With regard to detailed toxic symptoms and hematologic toxicities, PD-1/PD-L1 inhibitors also appeared to be better tolerated than traditional chemotherapy according to our analysis. However, PD-1/PD-L1 inhibitors can lead to a unique spectrum of irAEs, included dermatologic (rash, pruritus), gastrointestinal (colitis), hepatic (ALT/AST elevations), endocrine (hypothyroidism, hyperthyroidism, and hypophysitis), and pulmonary events (pneumonitis) (Michot et al. 2016). In our analysis, the use of PD-1/PD-L1 inhibitors was associated with a significantly increased risk of several irAEs, including all-grade rash, pruritus, colitis, hypothyroidism, hyperthyroidism, ALT/AST elevations, and high-grade pneumonitis, compared with chemotherapy.

The irAEs are considered as a possible cause for treatment discontinuation and treatment-related deaths in PD-1/PD-L1 inhibitor treatment. Immune-mediated pneumonitis, which is defined as a focal or diffuse inflammation of the lung parenchyma, can be serious and even life-threatening (O’Kane et al. 2017). Our analysis showed that high-grade immune-related pneumonitis occurred in 1.45% (33/2272) of patients treated with PD-1/PD-L1 inhibitors, and accounted for the most frequently reported cause for treatment-related deaths (36.4%, 4/11). It is reported that immune-related pneumonitis occurs more commonly in NSCLC than with other malignancies (O’Kane et al. 2017). Immune-related hepatic toxicity, which is most frequently observed as asymptomatic ALT/AST elevations in serum, is another uncommon but potentially severe irAE of PD-1/PD-L1 inhibitors. The patients can then develop severe hepatitis if they are not recognized and managed properly (O’Kane et al. 2017). In our analysis, ALT/AST elevations are the second most frequently reported high-grade irAE (0.57%). Clinicians should be aware of the risk of these unique AEs, recognize them timely, and manage them appropriately (Thompson 2018).

Our study had several limitations. For calculating the RR of toxic events, we only included RCTs and excluded several single-arm trials. As a result, the number of studies for the present meta-analysis was limited. In addition, there was some heterogeneity among studies for RRs of high-grade AEs and treatment discontinuation. We minimized the heterogeneity using the random effects model to calculate RRs and conducted exploratory subgroup analysis stratified by the types of PD-1/PD-L1 inhibitors.

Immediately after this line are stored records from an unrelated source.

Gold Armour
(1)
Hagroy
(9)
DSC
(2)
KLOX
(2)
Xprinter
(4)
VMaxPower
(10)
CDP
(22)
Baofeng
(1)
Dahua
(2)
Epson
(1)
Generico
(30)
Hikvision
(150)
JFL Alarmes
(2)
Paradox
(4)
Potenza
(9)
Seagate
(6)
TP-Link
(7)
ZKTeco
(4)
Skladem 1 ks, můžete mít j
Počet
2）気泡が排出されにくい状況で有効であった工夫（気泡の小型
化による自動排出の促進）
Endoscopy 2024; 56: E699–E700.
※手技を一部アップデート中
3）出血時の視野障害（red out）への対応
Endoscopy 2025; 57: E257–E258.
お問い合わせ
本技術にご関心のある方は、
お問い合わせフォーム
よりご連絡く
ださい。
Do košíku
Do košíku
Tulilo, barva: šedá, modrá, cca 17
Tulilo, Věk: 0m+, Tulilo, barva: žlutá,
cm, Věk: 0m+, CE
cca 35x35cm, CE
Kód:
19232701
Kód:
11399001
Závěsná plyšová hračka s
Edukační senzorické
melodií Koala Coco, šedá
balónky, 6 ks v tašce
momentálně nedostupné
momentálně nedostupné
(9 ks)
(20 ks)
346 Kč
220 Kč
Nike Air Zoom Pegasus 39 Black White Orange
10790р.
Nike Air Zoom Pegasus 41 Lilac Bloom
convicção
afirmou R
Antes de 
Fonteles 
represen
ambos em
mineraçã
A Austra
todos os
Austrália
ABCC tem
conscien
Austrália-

Our meta-analysis has demonstrated that PD-1/PD-L1 inhibitors are generally safer and better tolerated than chemotherapy for patients with NSCLC with regard to summary toxic events, detailed toxic symptoms and hematologic toxicities. However, PD-1/PD-L1 inhibitors can generate a unique spectrum of irAEs, and several of them can be severe and even life-threatening. Clinicians should be aware of the risk of these AEs, as they may have a potentially negative impact on the patients’ quality of life and survival outcome.